[Opening SOURCE RECORDS section]

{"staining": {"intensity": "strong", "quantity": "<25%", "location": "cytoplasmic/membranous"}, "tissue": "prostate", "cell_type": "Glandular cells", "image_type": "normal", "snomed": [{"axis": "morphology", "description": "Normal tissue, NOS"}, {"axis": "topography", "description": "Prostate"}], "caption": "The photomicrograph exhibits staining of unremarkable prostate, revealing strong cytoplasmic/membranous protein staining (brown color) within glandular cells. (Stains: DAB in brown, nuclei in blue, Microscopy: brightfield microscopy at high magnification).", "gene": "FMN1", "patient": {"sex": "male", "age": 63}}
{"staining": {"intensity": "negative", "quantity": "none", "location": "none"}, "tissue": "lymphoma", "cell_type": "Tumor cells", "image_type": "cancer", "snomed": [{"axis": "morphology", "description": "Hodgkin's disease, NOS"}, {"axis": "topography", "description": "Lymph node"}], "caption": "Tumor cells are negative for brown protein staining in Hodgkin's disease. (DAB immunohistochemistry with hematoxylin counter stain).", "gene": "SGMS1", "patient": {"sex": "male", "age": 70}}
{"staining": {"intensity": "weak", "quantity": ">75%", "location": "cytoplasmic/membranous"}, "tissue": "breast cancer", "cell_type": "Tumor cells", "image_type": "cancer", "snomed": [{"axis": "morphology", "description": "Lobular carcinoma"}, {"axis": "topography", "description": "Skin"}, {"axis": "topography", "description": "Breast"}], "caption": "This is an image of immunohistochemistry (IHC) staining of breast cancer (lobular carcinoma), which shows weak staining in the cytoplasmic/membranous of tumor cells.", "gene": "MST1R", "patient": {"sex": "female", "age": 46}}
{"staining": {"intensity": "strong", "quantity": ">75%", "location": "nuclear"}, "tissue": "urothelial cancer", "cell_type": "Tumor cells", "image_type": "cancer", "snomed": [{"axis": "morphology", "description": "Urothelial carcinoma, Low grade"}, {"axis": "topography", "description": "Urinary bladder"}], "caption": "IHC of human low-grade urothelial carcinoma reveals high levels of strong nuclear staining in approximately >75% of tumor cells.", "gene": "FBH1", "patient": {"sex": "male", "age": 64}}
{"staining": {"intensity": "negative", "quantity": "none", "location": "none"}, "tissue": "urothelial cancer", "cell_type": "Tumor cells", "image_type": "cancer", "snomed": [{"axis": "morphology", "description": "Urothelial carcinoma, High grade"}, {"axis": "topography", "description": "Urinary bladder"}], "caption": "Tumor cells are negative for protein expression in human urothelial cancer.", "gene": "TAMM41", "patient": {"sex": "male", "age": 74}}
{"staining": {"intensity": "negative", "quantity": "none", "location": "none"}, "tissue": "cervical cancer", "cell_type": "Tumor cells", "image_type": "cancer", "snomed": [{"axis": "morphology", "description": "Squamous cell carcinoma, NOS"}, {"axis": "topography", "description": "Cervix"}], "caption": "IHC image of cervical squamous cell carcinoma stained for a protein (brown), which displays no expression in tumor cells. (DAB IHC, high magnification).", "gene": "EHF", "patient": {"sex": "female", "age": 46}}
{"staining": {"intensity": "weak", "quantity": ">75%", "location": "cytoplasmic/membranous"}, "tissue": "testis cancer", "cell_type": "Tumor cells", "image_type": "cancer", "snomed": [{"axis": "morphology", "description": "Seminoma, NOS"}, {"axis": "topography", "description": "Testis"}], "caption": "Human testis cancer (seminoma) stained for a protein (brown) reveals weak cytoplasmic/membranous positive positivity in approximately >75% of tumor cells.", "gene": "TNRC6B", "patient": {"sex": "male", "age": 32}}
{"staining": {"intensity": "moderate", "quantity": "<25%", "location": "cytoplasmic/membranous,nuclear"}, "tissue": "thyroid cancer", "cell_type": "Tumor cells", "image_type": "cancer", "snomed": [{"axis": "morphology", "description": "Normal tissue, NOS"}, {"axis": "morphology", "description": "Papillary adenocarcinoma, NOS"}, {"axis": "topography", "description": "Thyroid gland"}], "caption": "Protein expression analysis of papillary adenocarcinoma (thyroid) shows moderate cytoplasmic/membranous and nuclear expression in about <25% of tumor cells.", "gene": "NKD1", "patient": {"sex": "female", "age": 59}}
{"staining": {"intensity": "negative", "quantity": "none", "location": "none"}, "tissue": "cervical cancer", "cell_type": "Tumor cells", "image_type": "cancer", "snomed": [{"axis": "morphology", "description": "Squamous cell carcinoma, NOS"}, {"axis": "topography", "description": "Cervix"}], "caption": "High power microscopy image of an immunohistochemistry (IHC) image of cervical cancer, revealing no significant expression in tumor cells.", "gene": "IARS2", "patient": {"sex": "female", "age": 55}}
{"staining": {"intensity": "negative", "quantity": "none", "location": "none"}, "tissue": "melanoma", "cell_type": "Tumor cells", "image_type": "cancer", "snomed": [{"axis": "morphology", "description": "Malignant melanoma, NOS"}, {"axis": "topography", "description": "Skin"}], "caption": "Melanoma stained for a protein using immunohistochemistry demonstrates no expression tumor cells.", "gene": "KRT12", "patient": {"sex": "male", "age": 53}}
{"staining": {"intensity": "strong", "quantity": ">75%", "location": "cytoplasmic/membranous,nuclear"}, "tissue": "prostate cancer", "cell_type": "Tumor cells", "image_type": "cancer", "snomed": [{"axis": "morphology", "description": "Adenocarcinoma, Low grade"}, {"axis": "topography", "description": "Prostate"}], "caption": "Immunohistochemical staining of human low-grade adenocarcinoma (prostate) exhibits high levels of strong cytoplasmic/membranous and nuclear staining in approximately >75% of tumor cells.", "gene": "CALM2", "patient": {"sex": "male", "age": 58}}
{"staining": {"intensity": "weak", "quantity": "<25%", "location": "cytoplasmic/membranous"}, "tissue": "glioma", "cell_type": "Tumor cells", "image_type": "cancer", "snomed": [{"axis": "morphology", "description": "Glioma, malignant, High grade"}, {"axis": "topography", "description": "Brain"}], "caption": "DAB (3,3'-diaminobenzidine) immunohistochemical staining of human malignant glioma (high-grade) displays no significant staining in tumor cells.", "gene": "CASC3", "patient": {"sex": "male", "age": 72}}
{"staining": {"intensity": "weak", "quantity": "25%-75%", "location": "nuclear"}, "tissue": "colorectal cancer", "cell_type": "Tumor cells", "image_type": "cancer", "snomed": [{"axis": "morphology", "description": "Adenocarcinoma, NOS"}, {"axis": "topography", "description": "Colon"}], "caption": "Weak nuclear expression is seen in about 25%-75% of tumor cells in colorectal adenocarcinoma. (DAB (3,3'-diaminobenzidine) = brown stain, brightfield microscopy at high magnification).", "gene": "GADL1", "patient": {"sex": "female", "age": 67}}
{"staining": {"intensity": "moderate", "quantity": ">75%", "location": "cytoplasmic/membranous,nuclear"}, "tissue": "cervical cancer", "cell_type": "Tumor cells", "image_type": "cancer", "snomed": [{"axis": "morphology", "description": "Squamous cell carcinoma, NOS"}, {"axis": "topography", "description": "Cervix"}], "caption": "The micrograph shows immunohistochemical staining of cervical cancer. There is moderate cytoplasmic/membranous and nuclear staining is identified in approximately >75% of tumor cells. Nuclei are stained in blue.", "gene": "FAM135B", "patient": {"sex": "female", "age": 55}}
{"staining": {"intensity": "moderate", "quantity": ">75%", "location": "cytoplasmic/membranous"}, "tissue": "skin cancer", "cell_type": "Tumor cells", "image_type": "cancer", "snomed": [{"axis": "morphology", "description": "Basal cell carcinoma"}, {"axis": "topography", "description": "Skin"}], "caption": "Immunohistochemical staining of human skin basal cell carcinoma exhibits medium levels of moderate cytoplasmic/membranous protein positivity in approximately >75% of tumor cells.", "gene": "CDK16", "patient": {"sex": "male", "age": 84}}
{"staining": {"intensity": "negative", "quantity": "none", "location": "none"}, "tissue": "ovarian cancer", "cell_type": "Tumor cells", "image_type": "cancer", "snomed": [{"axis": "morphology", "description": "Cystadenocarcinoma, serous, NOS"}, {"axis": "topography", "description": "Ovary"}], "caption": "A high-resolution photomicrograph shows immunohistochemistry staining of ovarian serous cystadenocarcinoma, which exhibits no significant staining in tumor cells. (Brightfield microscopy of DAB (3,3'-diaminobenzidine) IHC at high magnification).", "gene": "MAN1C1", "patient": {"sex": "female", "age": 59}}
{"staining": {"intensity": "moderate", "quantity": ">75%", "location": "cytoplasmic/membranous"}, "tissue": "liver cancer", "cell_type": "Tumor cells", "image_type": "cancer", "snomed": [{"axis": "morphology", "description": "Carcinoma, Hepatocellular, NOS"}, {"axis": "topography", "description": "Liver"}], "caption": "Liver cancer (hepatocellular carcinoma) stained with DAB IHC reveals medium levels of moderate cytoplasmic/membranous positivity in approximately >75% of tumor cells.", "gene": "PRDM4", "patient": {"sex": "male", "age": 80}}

[Closing SOURCE RECORDS section]

EXERCISE: Retype the portion of the data above that starts on the line with "human low-grade adenocarcinoma" and finishes on the line with "micrograph shows immunohistochemical", including both of those lines.

RESULT OF THE EXERCISE:
{"staining": {"intensity": "strong", "quantity": ">75%", "location": "cytoplasmic/membranous,nuclear"}, "tissue": "prostate cancer", "cell_type": "Tumor cells", "image_type": "cancer", "snomed": [{"axis": "morphology", "description": "Adenocarcinoma, Low grade"}, {"axis": "topography", "description": "Prostate"}], "caption": "Immunohistochemical staining of human low-grade adenocarcinoma (prostate) exhibits high levels of strong cytoplasmic/membranous and nuclear staining in approximately >75% of tumor cells.", "gene": "CALM2", "patient": {"sex": "male", "age": 58}}
{"staining": {"intensity": "weak", "quantity": "<25%", "location": "cytoplasmic/membranous"}, "tissue": "glioma", "cell_type": "Tumor cells", "image_type": "cancer", "snomed": [{"axis": "morphology", "description": "Glioma, malignant, High grade"}, {"axis": "topography", "description": "Brain"}], "caption": "DAB (3,3'-diaminobenzidine) immunohistochemical staining of human malignant glioma (high-grade) displays no significant staining in tumor cells.", "gene": "CASC3", "patient": {"sex": "male", "age": 72}}
{"staining": {"intensity": "weak", "quantity": "25%-75%", "location": "nuclear"}, "tissue": "colorectal cancer", "cell_type": "Tumor cells", "image_type": "cancer", "snomed": [{"axis": "morphology", "description": "Adenocarcinoma, NOS"}, {"axis": "topography", "description": "Colon"}], "caption": "Weak nuclear expression is seen in about 25%-75% of tumor cells in colorectal adenocarcinoma. (DAB (3,3'-diaminobenzidine) = brown stain, brightfield microscopy at high magnification).", "gene": "GADL1", "patient": {"sex": "female", "age": 67}}
{"staining": {"intensity": "moderate", "quantity": ">75%", "location": "cytoplasmic/membranous,nuclear"}, "tissue": "cervical cancer", "cell_type": "Tumor cells", "image_type": "cancer", "snomed": [{"axis": "morphology", "description": "Squamous cell carcinoma, NOS"}, {"axis": "topography", "description": "Cervix"}], "caption": "The micrograph shows immunohistochemical staining of cervical cancer. There is moderate cytoplasmic/membranous and nuclear staining is identified in approximately >75% of tumor cells. Nuclei are stained in blue.", "gene": "FAM135B", "patient": {"sex": "female", "age": 55}}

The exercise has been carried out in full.